Opinion
CIVIL ACTION, No. 00-36.
November 25, 2009
MEMORANDUM
This is a civil rights action arising from state court mortgage foreclosure proceedings. On February 8, 2000, the late Honorable Clarence C. Newcomer dismissed with prejudice plaintiff's claims in this action. Docket no. 6. Plaintiff's subsequently filed motions for reconsideration and summary judgment were denied, and plaintiff ordered not to file "any action similar or identical in substance to the action dismissed herein without leave of court." April 4, 2000 order, docket no. 11. Further motions for relief were denied as meritless by the district court, August 12, 2002 order, docket no. 19, and a petition for writ of mandamus was denied by the Court of Appeals, June 22, 2005 order, docket no. 28.
This is one of more than twenty actions filed in this district by plaintiff Arthur O. Armstrong. See Armstrong v. School Dist. of Phila., 1999 WL 773507, at *1 (E.D. Pa. Sept. 29, 1999) (describing plaintiff's litigation history and enjoining plaintiff "from filing any further papers in any case, either pending or terminated, in the Eastern District of Pennsylvania, without first obtaining leave of this Court.") Plaintiff has also been sanctioned and enjoined from engaging in abusive litigation in the United State District Court for the Middle District of North Carolina, Durham Division. See Armstrong v. Koury Corp., 16 F.Supp.2d 616 (M.D.N.C. 1998).
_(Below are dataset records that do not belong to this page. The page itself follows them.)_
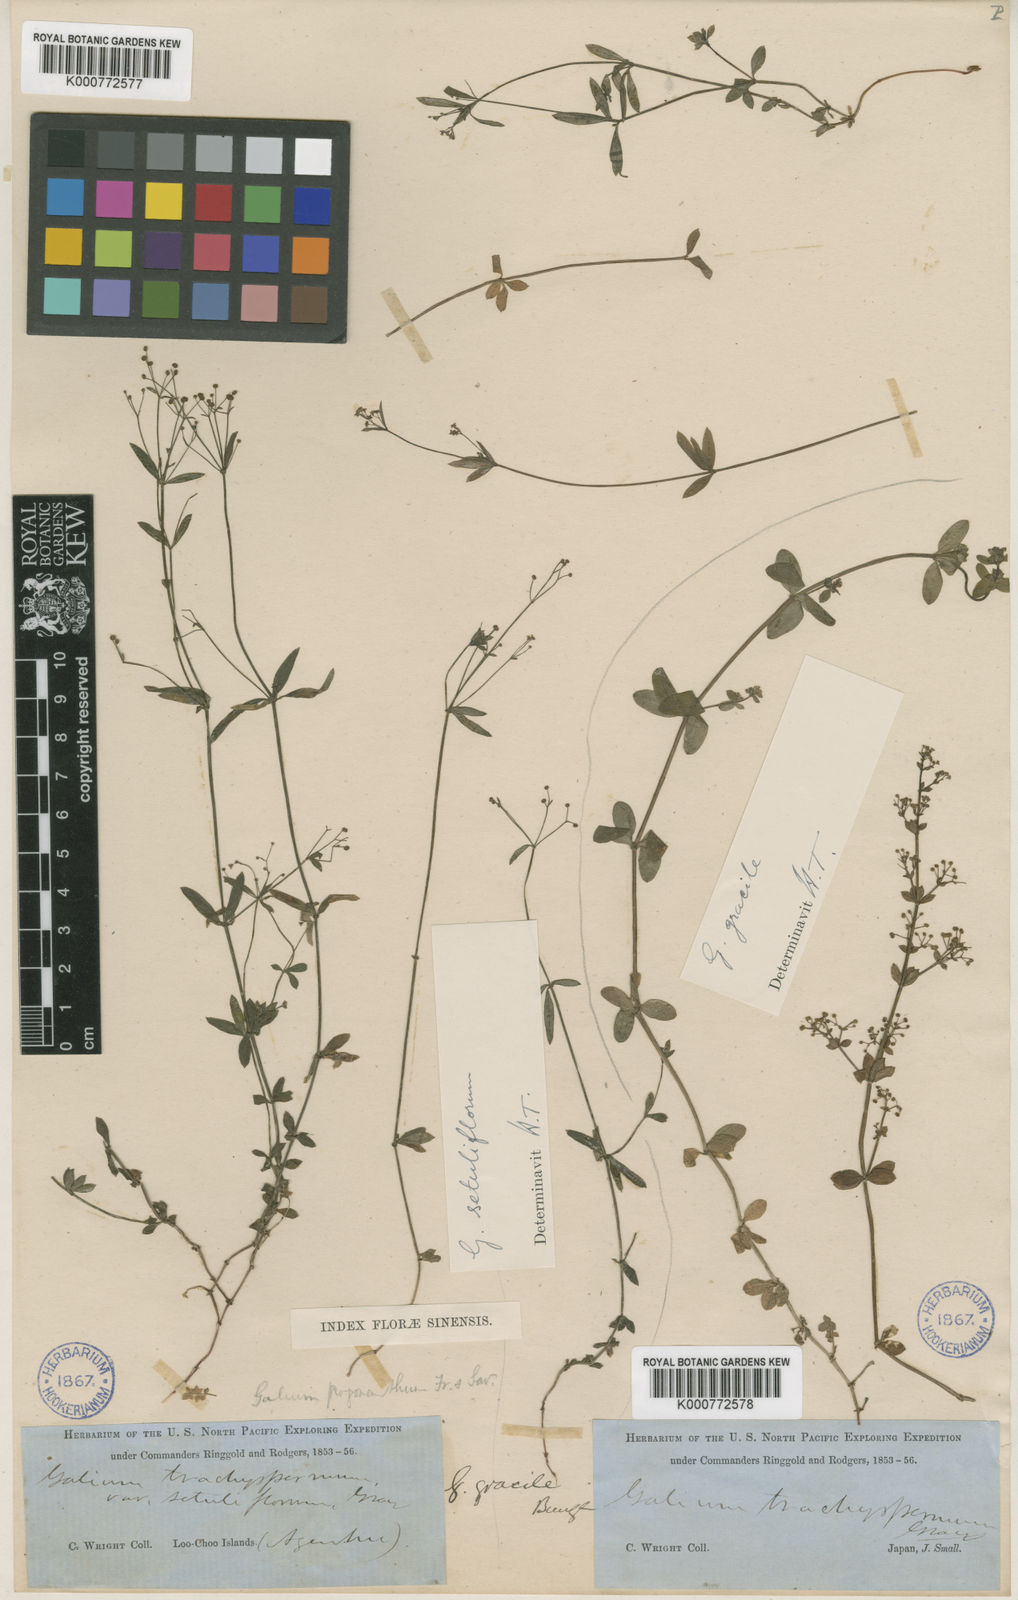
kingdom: Plantae
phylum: Tracheophyta
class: Magnoliopsida
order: Gentianales
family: Rubiaceae
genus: Galium
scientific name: Galium bungei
Plaintiff now requests that this action be re-opened, and that his amended complaint and motion for summary judgment be accepted for filing. The proposed amended complaint attached to docket no. 31 refers to conduct of the defendants that occurred, at the latest, on November 10, 1998, when, according to the proposed amended complaint, plaintiff's residential property was sold at sheriff's sale. Proposed amended complaint, ¶ 26.
Plaintiff does not explain why this court's review of an eleven-year-old state court mortgage foreclosure action is not barred by the applicable statute of limitations, principles of res judicata, or the Rooker-Feldman doctrine, and does not explain what state action forms the basis of his claim.Nanya-Nashut v. Centex Home Equity Corp., 2003 WL 22871667, at *2 (E.D. Pa., Dec. 2, 2003), citing Shipley v. First Fed. Sav. Loan Ass'n. of Del., 703 F. Supp. 1122, 1129-301 (D. Del. 1998),aff'd, 877 F.3d 57 (3d Cir. 1987) ("Even when a bank and an attorney utilize state foreclosure procedures, that will not constitute state action."). He does not explain how his proposed amended complaint "cures all defects" found by Judge Newcomer.
Plaintiff's request to pursue this litigation is meritless and his motions must be denied.